**Items listed in a dataset**
---

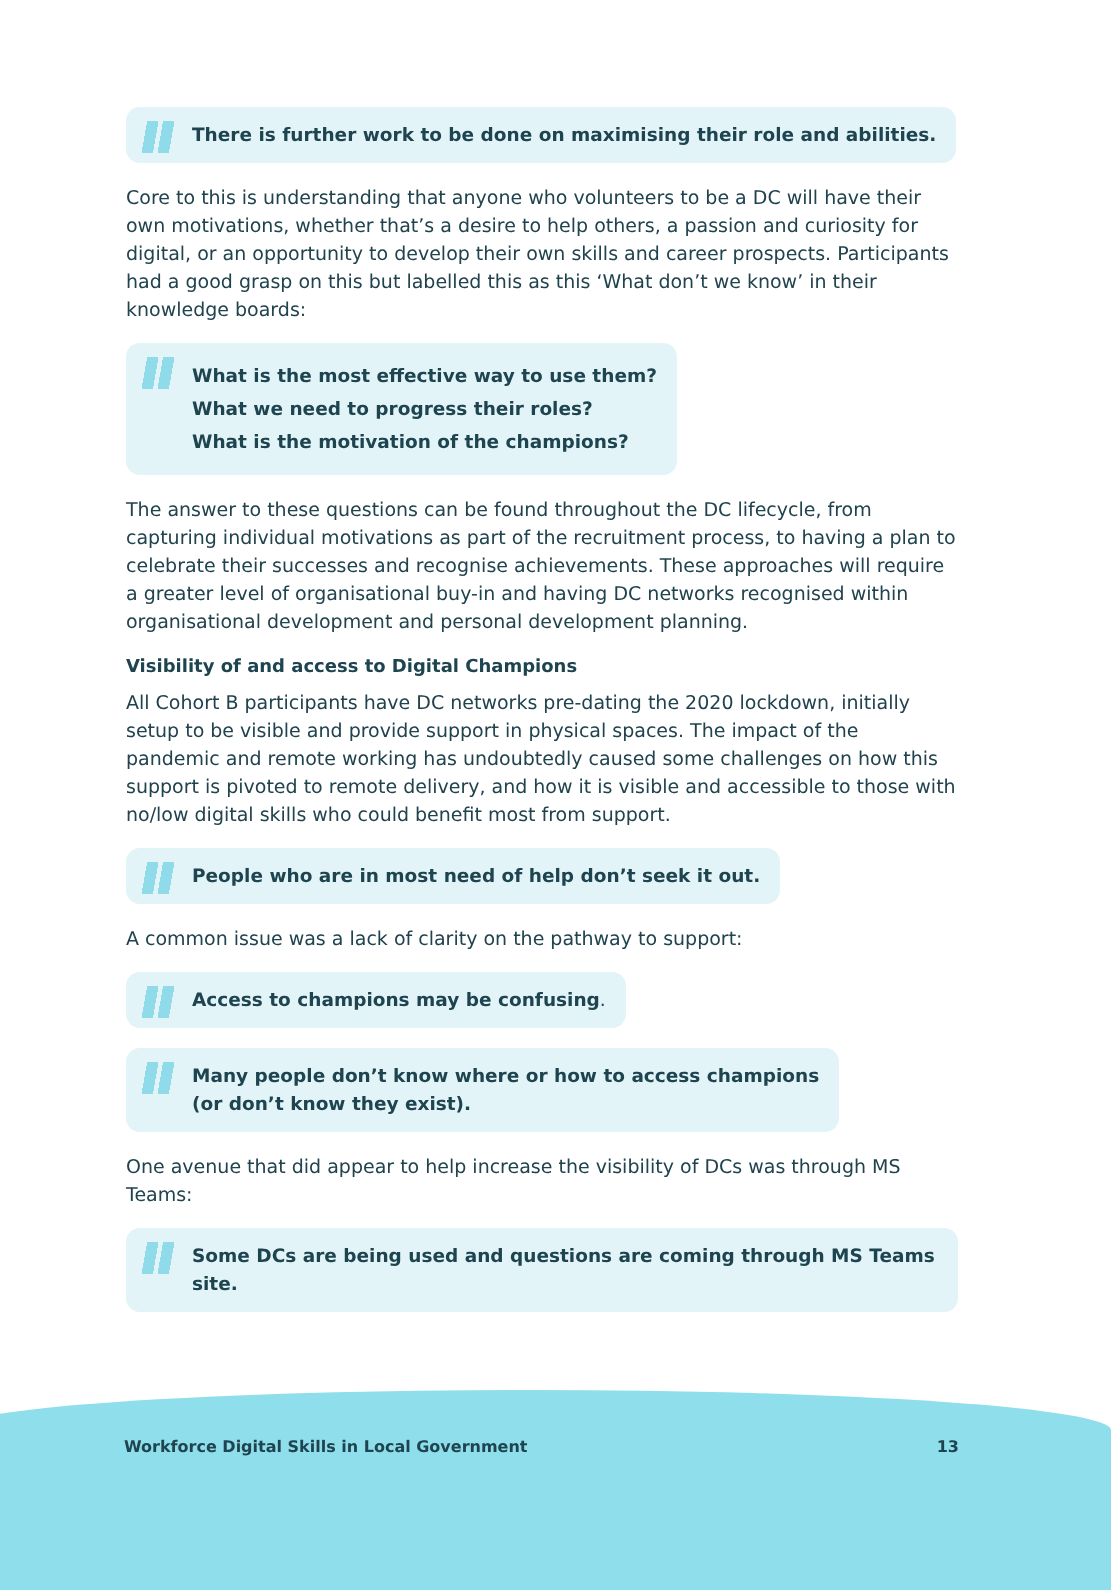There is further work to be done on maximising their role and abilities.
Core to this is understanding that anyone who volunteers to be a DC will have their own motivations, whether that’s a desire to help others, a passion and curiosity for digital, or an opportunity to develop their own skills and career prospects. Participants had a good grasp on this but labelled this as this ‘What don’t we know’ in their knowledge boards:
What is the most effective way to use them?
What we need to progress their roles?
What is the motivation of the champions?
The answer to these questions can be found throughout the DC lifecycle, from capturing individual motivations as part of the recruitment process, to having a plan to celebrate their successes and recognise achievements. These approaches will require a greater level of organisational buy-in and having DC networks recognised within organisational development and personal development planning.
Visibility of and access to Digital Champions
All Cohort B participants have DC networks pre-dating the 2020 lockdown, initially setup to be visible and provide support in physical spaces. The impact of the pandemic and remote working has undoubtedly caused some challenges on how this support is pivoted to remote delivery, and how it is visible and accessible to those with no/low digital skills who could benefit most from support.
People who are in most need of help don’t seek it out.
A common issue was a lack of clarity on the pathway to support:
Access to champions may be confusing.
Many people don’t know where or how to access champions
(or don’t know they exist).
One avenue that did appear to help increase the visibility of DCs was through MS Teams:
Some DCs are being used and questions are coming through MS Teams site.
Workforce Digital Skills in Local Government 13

---

**Goal of the exercise**
What is needed is an exact copy of every entry, with the pictures removed.

**Your solution**
There is further work to be done on maximising their role and abilities.
Core to this is understanding that anyone who volunteers to be a DC will have their own motivations, whether that’s a desire to help others, a passion and curiosity for digital, or an opportunity to develop their own skills and career prospects. Participants had a good grasp on this but labelled this as this ‘What don’t we know’ in their knowledge boards:
What is the most effective way to use them?
What we need to progress their roles?
What is the motivation of the champions?
The answer to these questions can be found throughout the DC lifecycle, from capturing individual motivations as part of the recruitment process, to having a plan to celebrate their successes and recognise achievements. These approaches will require a greater level of organisational buy-in and having DC networks recognised within organisational development and personal development planning.
Visibility of and access to Digital Champions
All Cohort B participants have DC networks pre-dating the 2020 lockdown, initially setup to be visible and provide support in physical spaces. The impact of the pandemic and remote working has undoubtedly caused some challenges on how this support is pivoted to remote delivery, and how it is visible and accessible to those with no/low digital skills who could benefit most from support.
People who are in most need of help don’t seek it out.
A common issue was a lack of clarity on the pathway to support:
Access to champions may be confusing.
Many people don’t know where or how to access champions
(or don’t know they exist).
One avenue that did appear to help increase the visibility of DCs was through MS Teams:
Some DCs are being used and questions are coming through MS Teams site.
Workforce Digital Skills in Local Government 13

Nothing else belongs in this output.